Attendees could chat with vendors about their stories while shopping for various items to decorate their rooms. Vendors were showcasing colorful macrame plant holders, stress balls in the shape of boobs, vintage clothing and even a masseuse giving out free back massages. Madison Higbee was tabling with their partner, displaying various “micro” canvas paintings of album covers such as “Melodrama” by Lorde, little crocheted animals and tiny cross-stitches. “I feel like pride means solidarity. It means love. It means community. Just people showing up for each other, being there for each other, holding each other up, [and] supporting each other,” Higbee said, speaking on the meaning of Pride to them.
They also spoke on what brought them to West End on Saturday, “partly to sell things… and it’s also great because this is the first all-ages drag show we’ve been able to see, too.
That’s been really wonderful, and actually being able to have kids buy pins from us —it’s definitely something that I don’t think either of us could have imagined having access to as children, so it’s really beautiful to see children being able to be in such affirming environments.”
Another tabler, Kae Good, representing SPARK Reproductive Justice NOW, advocated for queer and trans folks of color.
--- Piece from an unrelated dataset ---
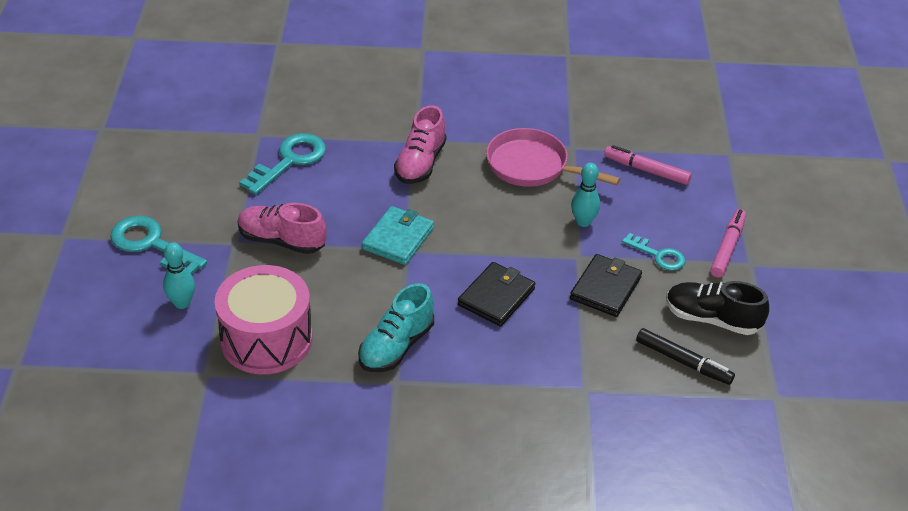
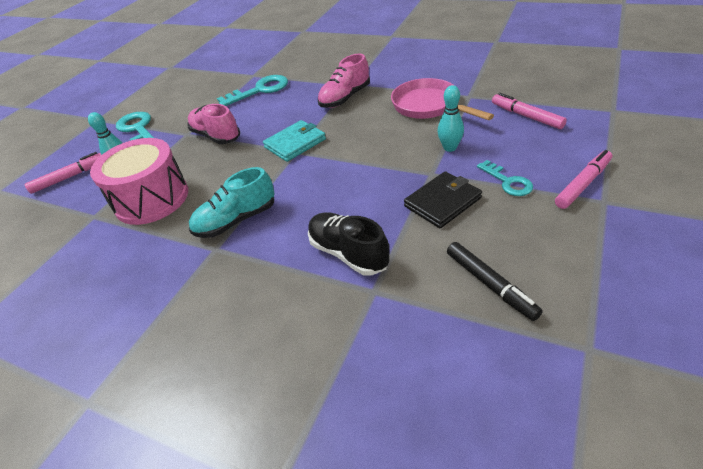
camera: 30 degrees right, 0 degrees up
(115, 329) = (70, 177): none -> pink marker
(496, 297) = (341, 195): black wallet -> none
(712, 319) = (540, 247): black shoe -> black shoe (348, 253)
Good recalled their favorite Pride memory, a slightly different type of Pride event than what Atlanta is used to seeing in October.
“When I first went to a pride event, and it was like a smaller event, like a gathering. It was a picnic. I remember being around folks and being able to connect with people, so that was really exciting. It felt like home in a way,” Good said.
The defining event from the weekend was The House of ALXNDR drag show. The House of ALXNDR truly mastered how to cater to everyone, with song choices appealing to the more “mature” while the performances and outfits had the younger audience enthusiastically breaking into dance. After each drag queen performed a set, a dance party ensued, which transformed into a conga line around the room. Everyone danced around to Miley Cyrus, and, for a moment, nobody in the room thought about how this experience was a defiance.
As the event closed and people left with thinner wallets and lighter spirits, there was no doubt that experiences like this prove that Atlanta’s queer community gives space to anyone and everyone looking for a place of connection, existence and love.